The report, issued on June 10 by Griffith University’s Asia Institute, has called for the Australian government to spend more than AU$11 billion (US$8.9 billion) on a three-stage Asian literacy program that would quadruple the number of students studying an Asian language.
The Building an Asia-Literate Australia report said Australia needs half of its population competent in an Asian language within the next 30 years or it risks falling behind other Western countries.
Myanmar would be included under phase three of the plan – along with Vietnamese, Thai, Farsi, Bengali, Khmer and Lao – which would be implemented after 15 years.
Japanese, Indonesian and Mandarin Chinese would be targeted in phase one, while Hindi, Korean and Arabic would be added under phase two, according to the report, which was authored by international relations professor Michael Wesley.

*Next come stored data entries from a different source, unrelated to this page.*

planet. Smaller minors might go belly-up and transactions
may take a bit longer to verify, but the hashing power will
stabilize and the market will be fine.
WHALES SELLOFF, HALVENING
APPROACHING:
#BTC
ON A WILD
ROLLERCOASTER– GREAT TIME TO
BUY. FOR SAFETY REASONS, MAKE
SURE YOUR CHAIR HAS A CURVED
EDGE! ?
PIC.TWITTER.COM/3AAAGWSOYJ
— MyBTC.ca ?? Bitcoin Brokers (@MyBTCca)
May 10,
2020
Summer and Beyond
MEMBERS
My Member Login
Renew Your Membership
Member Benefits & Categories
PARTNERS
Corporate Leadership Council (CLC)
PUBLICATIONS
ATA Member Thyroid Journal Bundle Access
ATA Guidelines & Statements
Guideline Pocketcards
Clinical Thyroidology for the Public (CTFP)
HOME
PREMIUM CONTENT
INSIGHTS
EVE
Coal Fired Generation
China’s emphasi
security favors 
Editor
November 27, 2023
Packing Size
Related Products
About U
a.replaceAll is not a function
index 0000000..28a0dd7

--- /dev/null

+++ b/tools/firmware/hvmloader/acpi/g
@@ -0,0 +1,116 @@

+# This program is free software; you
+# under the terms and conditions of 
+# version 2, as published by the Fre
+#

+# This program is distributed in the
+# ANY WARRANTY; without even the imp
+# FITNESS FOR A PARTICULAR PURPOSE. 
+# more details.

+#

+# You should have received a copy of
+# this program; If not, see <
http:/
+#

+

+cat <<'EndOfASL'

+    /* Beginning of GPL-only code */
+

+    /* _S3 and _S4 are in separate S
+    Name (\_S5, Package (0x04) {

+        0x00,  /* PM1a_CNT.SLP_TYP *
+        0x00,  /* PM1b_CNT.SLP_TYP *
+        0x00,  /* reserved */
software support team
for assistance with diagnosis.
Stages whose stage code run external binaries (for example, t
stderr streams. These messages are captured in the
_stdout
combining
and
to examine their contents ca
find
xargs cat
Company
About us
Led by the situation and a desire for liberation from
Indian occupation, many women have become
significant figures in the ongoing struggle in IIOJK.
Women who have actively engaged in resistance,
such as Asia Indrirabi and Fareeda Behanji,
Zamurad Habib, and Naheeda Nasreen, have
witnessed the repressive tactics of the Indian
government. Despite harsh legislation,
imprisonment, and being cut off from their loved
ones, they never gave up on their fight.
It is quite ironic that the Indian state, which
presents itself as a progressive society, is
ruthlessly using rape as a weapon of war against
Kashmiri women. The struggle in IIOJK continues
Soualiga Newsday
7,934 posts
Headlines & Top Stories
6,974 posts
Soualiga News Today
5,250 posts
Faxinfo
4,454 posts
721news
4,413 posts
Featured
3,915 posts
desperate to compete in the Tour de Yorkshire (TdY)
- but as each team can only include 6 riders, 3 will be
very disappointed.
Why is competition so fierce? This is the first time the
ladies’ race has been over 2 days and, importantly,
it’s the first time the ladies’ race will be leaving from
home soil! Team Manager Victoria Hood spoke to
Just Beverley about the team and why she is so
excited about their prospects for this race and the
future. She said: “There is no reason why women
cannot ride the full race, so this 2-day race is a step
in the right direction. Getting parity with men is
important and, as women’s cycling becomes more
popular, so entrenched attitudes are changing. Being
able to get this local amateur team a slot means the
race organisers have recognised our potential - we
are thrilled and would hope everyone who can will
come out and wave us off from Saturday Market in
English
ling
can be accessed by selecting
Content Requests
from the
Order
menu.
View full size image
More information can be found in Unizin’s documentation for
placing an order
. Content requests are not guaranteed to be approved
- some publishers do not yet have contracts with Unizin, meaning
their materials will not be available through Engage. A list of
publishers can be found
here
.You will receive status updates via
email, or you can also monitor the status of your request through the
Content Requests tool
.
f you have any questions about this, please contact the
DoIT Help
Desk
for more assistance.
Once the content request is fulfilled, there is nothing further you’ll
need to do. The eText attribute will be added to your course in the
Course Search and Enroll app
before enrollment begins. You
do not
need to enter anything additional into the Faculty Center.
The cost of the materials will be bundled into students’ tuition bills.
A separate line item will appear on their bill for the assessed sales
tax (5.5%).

Professor Kent Anderson, the director of the Faculty of Asian Studies at The Australian National University in Canberra, told The Myanmar Times on June 11 that he supported the findings of the report and the phased implementation of language study.
But Dr Anderson said he was “a bit surprised” at the languages included under phase three of the plan, adding that there is currently little demand in Australia for languages such as Myanmar, Khmer and Lao.
“All of these are valid choices, but at that level I don’t think we get much by specifying the language,” he said. “Our experience, being the only university to offer those languages in Australia, is that though we get a fair number of students taking courses about Myanmar in English, the number of students taking Myanmar language courses is very, very small.”
“My suggestion is, rather than being prescriptive at this level, we leave it to schools and citizens to pick what is relevant to them and support those languages.”
This would give the program extra flexibility and allow changes to be made based on demand and usefulness, which are difficult to predict years in advance.
“The ability to predict economic rise beyond a decade is fraught at best and the ability to predict crises is inherently the practice of a nearly impossible art,” Dr Anderson wrote in a post on East Asia Forum.
Bilateral trade between Australia and Myanmar amounted to just AU$49 million ($40 million) in 2007-2008.
But there are some signs of a growing relationship between the two countries, if not between their governments and business communities.
Australia’s humanitarian assistance to Myanmar is expected to be AU$16 million ($13 million) in 2008-2009. It also contributed AU$55 million ($44.5 million) to Cyclone Nargis relief work, according to the Department of Foreign Affairs and Trade website.